Kharkiv frappée par des drones russes : 47 blessés et appel pressant de Zelensky à l’aide internationale
Kharkiv frappée par des drones russes : 47 blessés et appel pressant de Zelensky à l’aide internationale

Une attaque de drones russes a violemment frappé la ville de Kharkiv, dans l’est de l’Ukraine, dans la nuit de vendredi à samedi, faisant 47 blessés, selon les autorités ukrainiennes. C’est l’une des offensives les plus destructrices contre la deuxième plus grande ville du pays depuis plusieurs semaines. Face à cette escalade, le président Volodymyr Zelensky a lancé un nouvel appel aux alliés occidentaux pour un renforcement urgent de la défense aérienne ukrainienne.

D’après le maire de Kharkiv, Ihor Terekhov, pas moins de 12 zones de la ville ont été ciblées. L’attaque a endommagé des bâtiments résidentiels, des infrastructures civiles et des véhicules. Le parquet régional a précisé que des drones équipés de charges thermobariques avaient été utilisés — un type d’arme provoquant une onde de choc intense suivie d’un nuage de chaleur destructeur. Selon le parquet, cette technologie pourrait constituer une violation délibérée du droit humanitaire international.

« Tandis que le monde hésite, presque chaque nuit en Ukraine se transforme en cauchemar. Nous avons besoin de décisions fortes, concrètes, et d’une défense antiaérienne renforcée », a exhorté Zelensky dans un message posté sur le réseau X.
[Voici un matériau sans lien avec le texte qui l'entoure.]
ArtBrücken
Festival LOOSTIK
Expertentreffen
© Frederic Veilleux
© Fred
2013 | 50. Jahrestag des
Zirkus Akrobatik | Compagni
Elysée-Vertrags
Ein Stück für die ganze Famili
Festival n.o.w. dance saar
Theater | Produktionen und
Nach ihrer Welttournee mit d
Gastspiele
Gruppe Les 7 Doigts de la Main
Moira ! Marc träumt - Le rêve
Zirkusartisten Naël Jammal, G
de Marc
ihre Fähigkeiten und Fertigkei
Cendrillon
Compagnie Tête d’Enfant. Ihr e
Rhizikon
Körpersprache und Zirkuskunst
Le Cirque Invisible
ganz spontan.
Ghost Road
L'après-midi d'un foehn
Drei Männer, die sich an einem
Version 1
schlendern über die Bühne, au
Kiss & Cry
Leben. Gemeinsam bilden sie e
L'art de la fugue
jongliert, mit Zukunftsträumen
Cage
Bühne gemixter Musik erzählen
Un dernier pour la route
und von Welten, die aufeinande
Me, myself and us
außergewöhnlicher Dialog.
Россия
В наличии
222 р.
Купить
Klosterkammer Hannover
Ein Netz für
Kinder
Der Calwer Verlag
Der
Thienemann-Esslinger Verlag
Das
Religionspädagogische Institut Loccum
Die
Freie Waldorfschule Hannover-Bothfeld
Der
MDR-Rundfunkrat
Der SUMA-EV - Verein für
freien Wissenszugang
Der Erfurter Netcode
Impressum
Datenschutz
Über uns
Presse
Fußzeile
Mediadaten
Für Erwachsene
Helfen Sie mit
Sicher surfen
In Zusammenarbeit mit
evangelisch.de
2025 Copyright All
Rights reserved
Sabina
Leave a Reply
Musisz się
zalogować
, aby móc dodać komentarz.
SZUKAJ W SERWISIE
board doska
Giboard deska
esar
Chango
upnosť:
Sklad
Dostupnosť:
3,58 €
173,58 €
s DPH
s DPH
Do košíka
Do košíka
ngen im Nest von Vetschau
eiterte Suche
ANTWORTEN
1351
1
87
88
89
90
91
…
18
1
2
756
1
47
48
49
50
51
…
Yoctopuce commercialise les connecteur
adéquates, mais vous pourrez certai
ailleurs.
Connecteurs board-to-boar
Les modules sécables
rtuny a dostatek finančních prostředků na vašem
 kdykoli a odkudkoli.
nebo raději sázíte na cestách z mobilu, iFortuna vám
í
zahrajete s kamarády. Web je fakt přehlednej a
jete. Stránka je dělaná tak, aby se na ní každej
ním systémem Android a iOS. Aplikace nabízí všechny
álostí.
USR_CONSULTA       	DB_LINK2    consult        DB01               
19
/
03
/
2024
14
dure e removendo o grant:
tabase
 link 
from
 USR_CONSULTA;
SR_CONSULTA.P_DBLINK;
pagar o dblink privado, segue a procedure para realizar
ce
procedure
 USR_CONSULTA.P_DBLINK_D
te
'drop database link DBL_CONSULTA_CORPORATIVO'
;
Selon l’armée de l’air ukrainienne, la Russie a lancé un total de 183 drones explosifs et leurres électroniques au cours de la nuit. Parmi eux, 77 ont été abattus et 73 auraient été neutralisés par brouillage électronique. Deux missiles balistiques ont également été tirés. De son côté, le ministère russe de la Défense a affirmé avoir abattu 170 drones ukrainiens, ainsi que huit missiles de croisière et trois missiles guidés.

En Russie, cinq personnes ont été blessées, dont deux enfants, à la suite d’une attaque de drone dans la ville portuaire de Novorossiisk, sur les bords de la mer Noire, selon les autorités locales.

Ces violences interviennent dans un contexte diplomatique tendu, alors que Washington et Kyiv ont signé cette semaine un accord stratégique sur l’accès aux ressources minérales ukrainiennes, un geste fort censé maintenir l’aide américaine malgré les incertitudes liées à la position du président Donald Trump sur le conflit.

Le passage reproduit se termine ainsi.